Exercise data:

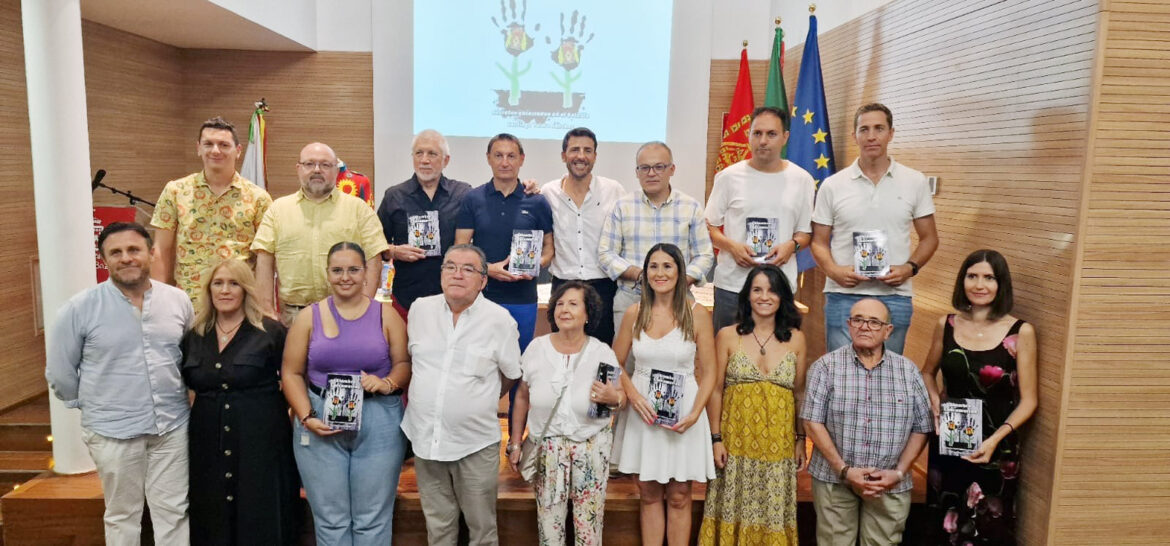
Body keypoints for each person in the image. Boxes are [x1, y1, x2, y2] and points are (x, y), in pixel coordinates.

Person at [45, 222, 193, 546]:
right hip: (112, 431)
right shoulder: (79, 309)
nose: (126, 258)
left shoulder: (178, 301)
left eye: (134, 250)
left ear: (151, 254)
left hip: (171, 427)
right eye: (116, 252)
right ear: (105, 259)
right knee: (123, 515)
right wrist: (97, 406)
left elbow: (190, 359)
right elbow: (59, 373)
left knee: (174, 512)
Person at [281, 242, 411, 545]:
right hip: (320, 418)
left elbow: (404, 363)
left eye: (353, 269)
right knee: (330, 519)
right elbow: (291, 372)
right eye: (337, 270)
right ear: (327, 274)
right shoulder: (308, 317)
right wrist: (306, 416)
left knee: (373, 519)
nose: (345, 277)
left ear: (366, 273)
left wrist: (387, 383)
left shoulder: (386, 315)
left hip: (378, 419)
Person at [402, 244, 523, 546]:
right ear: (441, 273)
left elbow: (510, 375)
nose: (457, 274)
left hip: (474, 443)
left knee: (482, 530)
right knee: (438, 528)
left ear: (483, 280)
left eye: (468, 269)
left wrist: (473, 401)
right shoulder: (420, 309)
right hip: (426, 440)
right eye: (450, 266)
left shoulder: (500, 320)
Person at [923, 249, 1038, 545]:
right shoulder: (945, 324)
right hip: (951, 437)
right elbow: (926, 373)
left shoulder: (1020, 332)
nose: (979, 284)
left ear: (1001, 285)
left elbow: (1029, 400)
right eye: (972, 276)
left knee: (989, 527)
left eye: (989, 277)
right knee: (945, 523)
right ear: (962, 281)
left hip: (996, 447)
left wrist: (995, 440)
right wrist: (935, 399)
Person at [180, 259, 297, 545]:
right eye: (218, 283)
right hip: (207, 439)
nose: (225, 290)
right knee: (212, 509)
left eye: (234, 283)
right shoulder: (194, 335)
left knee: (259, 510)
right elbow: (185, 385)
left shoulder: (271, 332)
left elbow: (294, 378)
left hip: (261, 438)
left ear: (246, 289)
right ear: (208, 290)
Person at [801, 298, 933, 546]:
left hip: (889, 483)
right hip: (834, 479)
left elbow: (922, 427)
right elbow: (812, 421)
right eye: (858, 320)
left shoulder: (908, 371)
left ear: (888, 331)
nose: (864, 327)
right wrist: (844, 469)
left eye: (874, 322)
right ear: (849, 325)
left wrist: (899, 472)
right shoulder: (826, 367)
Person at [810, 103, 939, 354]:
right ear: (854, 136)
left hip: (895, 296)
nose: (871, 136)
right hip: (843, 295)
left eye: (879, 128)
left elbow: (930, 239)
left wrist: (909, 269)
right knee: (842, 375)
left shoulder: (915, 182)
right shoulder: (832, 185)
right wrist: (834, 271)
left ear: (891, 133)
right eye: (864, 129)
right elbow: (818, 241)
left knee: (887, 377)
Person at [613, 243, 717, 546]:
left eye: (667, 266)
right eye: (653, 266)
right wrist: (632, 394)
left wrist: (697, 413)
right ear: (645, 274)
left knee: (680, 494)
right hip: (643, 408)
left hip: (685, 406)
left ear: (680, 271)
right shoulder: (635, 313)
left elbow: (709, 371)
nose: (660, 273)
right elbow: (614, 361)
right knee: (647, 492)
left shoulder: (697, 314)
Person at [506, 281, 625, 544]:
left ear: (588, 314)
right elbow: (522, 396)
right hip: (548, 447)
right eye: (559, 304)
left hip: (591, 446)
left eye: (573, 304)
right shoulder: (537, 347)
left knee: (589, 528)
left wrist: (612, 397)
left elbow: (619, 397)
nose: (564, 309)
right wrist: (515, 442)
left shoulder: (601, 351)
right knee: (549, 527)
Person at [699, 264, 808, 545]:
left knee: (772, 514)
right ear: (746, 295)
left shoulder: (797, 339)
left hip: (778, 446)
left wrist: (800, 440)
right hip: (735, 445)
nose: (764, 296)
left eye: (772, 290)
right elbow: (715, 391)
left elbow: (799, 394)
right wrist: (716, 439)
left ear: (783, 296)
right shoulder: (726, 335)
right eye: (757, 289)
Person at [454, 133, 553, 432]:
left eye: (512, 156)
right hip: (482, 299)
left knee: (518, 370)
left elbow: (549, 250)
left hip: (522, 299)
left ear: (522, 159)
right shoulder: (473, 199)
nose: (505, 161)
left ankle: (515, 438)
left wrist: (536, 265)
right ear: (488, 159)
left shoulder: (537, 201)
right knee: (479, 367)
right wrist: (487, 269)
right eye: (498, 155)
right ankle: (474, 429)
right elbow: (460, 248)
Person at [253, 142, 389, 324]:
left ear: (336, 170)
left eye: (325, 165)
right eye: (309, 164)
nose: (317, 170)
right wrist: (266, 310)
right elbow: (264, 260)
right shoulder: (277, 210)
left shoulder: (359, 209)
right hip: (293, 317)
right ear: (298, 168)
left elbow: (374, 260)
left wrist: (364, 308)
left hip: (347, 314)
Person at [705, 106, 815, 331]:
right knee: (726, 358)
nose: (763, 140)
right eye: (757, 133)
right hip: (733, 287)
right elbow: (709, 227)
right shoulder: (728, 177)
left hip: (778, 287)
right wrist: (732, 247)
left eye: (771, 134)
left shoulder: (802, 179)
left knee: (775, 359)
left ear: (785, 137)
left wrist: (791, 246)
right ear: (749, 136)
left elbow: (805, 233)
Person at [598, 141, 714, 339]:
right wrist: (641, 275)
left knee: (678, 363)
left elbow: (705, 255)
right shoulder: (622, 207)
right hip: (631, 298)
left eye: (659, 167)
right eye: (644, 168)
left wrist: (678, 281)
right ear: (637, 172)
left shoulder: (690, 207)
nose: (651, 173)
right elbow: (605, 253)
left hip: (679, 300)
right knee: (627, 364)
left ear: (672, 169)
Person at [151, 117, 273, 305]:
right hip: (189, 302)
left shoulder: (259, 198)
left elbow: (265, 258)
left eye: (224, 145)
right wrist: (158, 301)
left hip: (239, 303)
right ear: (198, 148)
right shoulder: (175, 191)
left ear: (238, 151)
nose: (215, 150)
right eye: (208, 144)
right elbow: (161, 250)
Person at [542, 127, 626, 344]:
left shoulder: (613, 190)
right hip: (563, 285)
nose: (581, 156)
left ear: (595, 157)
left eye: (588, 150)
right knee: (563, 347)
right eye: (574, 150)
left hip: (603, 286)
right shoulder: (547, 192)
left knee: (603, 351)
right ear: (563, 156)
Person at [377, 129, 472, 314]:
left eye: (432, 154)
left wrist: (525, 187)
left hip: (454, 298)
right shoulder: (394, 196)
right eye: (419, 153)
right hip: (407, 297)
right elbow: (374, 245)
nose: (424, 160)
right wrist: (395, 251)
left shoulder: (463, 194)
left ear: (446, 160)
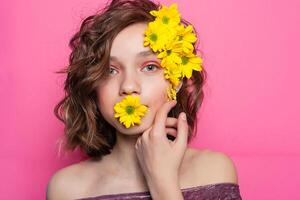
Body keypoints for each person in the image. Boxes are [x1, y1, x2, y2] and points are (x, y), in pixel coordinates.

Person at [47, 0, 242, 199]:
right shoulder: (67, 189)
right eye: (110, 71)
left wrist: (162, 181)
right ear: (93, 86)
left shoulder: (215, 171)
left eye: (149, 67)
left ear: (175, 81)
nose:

Required action: Each record should be written out exactly, and each image should be omitted.

Solution:
Body keypoints for each person in the image. Boxes are [x1, y1, x2, y2] and points are (x, y), in pixel coordinates.

Person at [45, 222, 193, 546]:
right hip: (112, 431)
right shoulder: (79, 309)
nose: (126, 258)
left shoulder: (178, 301)
left eye: (134, 250)
left ear: (151, 254)
left hip: (171, 427)
right eye: (116, 252)
right ear: (105, 259)
right knee: (123, 515)
right wrist: (97, 406)
left elbow: (190, 359)
right elbow: (59, 373)
left knee: (174, 512)
Person at [281, 242, 411, 545]:
right hip: (320, 418)
left elbow: (404, 363)
left eye: (353, 269)
right knee: (330, 519)
right elbow: (291, 372)
right eye: (337, 270)
right ear: (327, 274)
right shoulder: (308, 317)
right wrist: (306, 416)
left knee: (373, 519)
nose: (345, 277)
left ear: (366, 273)
left wrist: (387, 383)
left shoulder: (386, 315)
left hip: (378, 419)
Person at [402, 244, 523, 546]:
right ear: (441, 273)
left elbow: (510, 375)
nose: (457, 274)
left hip: (474, 443)
left knee: (482, 530)
right knee: (438, 528)
left ear: (483, 280)
left eye: (468, 269)
left wrist: (473, 401)
right shoulder: (420, 309)
right hip: (426, 440)
right eye: (450, 266)
left shoulder: (500, 320)
Person at [923, 249, 1038, 545]:
right shoulder: (945, 324)
right hip: (951, 437)
right elbow: (926, 373)
left shoulder: (1020, 332)
nose: (979, 284)
left ear: (1001, 285)
left elbow: (1029, 400)
right eye: (972, 276)
left knee: (989, 527)
left eye: (989, 277)
right knee: (945, 523)
right ear: (962, 281)
left hip: (996, 447)
left wrist: (995, 440)
right wrist: (935, 399)
Person at [180, 259, 297, 545]:
right eye: (218, 283)
right hip: (207, 439)
nose: (225, 290)
right knee: (212, 509)
left eye: (234, 283)
right shoulder: (194, 335)
left knee: (259, 510)
right elbow: (185, 385)
left shoulder: (271, 332)
left elbow: (294, 378)
left hip: (261, 438)
left ear: (246, 289)
right ear: (208, 290)
Person at [801, 298, 933, 546]:
left hip: (889, 483)
right hip: (834, 479)
left elbow: (922, 427)
right elbow: (812, 421)
right eye: (858, 320)
left shoulder: (908, 371)
left ear: (888, 331)
nose: (864, 327)
right wrist: (844, 469)
left eye: (874, 322)
right ear: (849, 325)
left wrist: (899, 472)
right shoulder: (826, 367)
Person at [810, 103, 939, 354]:
right ear: (854, 136)
left hip: (895, 296)
nose: (871, 136)
right hip: (843, 295)
left eye: (879, 128)
left elbow: (930, 239)
left wrist: (909, 269)
right knee: (842, 375)
left shoulder: (915, 182)
right shoulder: (832, 185)
right wrist: (834, 271)
left ear: (891, 133)
right eye: (864, 129)
right elbow: (818, 241)
left knee: (887, 377)
Person at [613, 243, 717, 546]:
left eye: (667, 266)
right eye: (653, 266)
right wrist: (632, 394)
left wrist: (697, 413)
right ear: (645, 274)
left knee: (680, 494)
right hip: (643, 408)
left hip: (685, 406)
left ear: (680, 271)
right shoulder: (635, 313)
left elbow: (709, 371)
nose: (660, 273)
right elbow: (614, 361)
right knee: (647, 492)
left shoulder: (697, 314)
Person at [506, 281, 625, 544]:
left ear: (588, 314)
right elbow: (522, 396)
right hip: (548, 447)
right eye: (559, 304)
left hip: (591, 446)
left eye: (573, 304)
right shoulder: (537, 347)
left knee: (589, 528)
left wrist: (612, 397)
left elbow: (619, 397)
nose: (564, 309)
right wrist: (515, 442)
left shoulder: (601, 351)
right knee: (549, 527)
Person at [699, 264, 808, 545]:
left knee: (772, 514)
right ear: (746, 295)
left shoulder: (797, 339)
left hip: (778, 446)
left wrist: (800, 440)
right hip: (735, 445)
nose: (764, 296)
left eye: (772, 290)
right elbow: (715, 391)
left elbow: (799, 394)
right wrist: (716, 439)
left ear: (783, 296)
right shoulder: (726, 335)
right eye: (757, 289)
Person at [454, 133, 553, 432]:
left eye: (512, 156)
right hip: (482, 299)
left knee: (518, 370)
left elbow: (549, 250)
left hip: (522, 299)
left ear: (522, 159)
right shoulder: (473, 199)
nose: (505, 161)
left ankle: (515, 438)
left wrist: (536, 265)
right ear: (488, 159)
left shoulder: (537, 201)
right knee: (479, 367)
right wrist: (487, 269)
right eye: (498, 155)
right ankle: (474, 429)
right elbow: (460, 248)
Person at [253, 142, 389, 324]:
left ear: (336, 170)
left eye: (325, 165)
right eye: (309, 164)
nose: (317, 170)
right wrist: (266, 310)
right elbow: (264, 260)
right shoulder: (277, 210)
left shoulder: (359, 209)
right hip: (293, 317)
right ear: (298, 168)
left elbow: (374, 260)
left wrist: (364, 308)
left hip: (347, 314)
Person at [705, 106, 815, 331]:
right knee: (726, 358)
nose: (763, 140)
right eye: (757, 133)
right hip: (733, 287)
right elbow: (709, 227)
right shoulder: (728, 177)
left hip: (778, 287)
right wrist: (732, 247)
left eye: (771, 134)
left shoulder: (802, 179)
left knee: (775, 359)
left ear: (785, 137)
left wrist: (791, 246)
right ear: (749, 136)
left elbow: (805, 233)
Person at [598, 141, 714, 339]:
right wrist: (641, 275)
left knee: (678, 363)
left elbow: (705, 255)
right shoulder: (622, 207)
right hip: (631, 298)
left eye: (659, 167)
right eye: (644, 168)
left wrist: (678, 281)
right ear: (637, 172)
left shoulder: (690, 207)
nose: (651, 173)
right elbow: (605, 253)
left hip: (679, 300)
right knee: (627, 364)
left ear: (672, 169)
Person at [151, 117, 273, 305]:
right hip: (189, 302)
left shoulder: (259, 198)
left elbow: (265, 258)
left eye: (224, 145)
right wrist: (158, 301)
left hip: (239, 303)
right ear: (198, 148)
right shoulder: (175, 191)
left ear: (238, 151)
nose: (215, 150)
right eye: (208, 144)
right elbow: (161, 250)
Person at [542, 127, 626, 344]:
left shoulder: (613, 190)
right hip: (563, 285)
nose: (581, 156)
left ear: (595, 157)
left eye: (588, 150)
right knee: (563, 347)
right eye: (574, 150)
left hip: (603, 286)
right shoulder: (547, 192)
left knee: (603, 351)
right ear: (563, 156)
Person at [377, 129, 472, 314]:
left eye: (432, 154)
left wrist: (525, 187)
left hip: (454, 298)
right shoulder: (394, 196)
right eye: (419, 153)
right hip: (407, 297)
right elbow: (374, 245)
nose: (424, 160)
right wrist: (395, 251)
left shoulder: (463, 194)
left ear: (446, 160)
Body keypoints for each person in the image. Boxes are [x1, y1, x2, y2] and points are (x, y), in pixel coordinates.

Person at [47, 0, 242, 199]:
right shoulder: (67, 189)
right eye: (110, 71)
left wrist: (162, 181)
right ear: (93, 86)
left shoulder: (215, 171)
left eye: (149, 67)
left ear: (175, 81)
nose:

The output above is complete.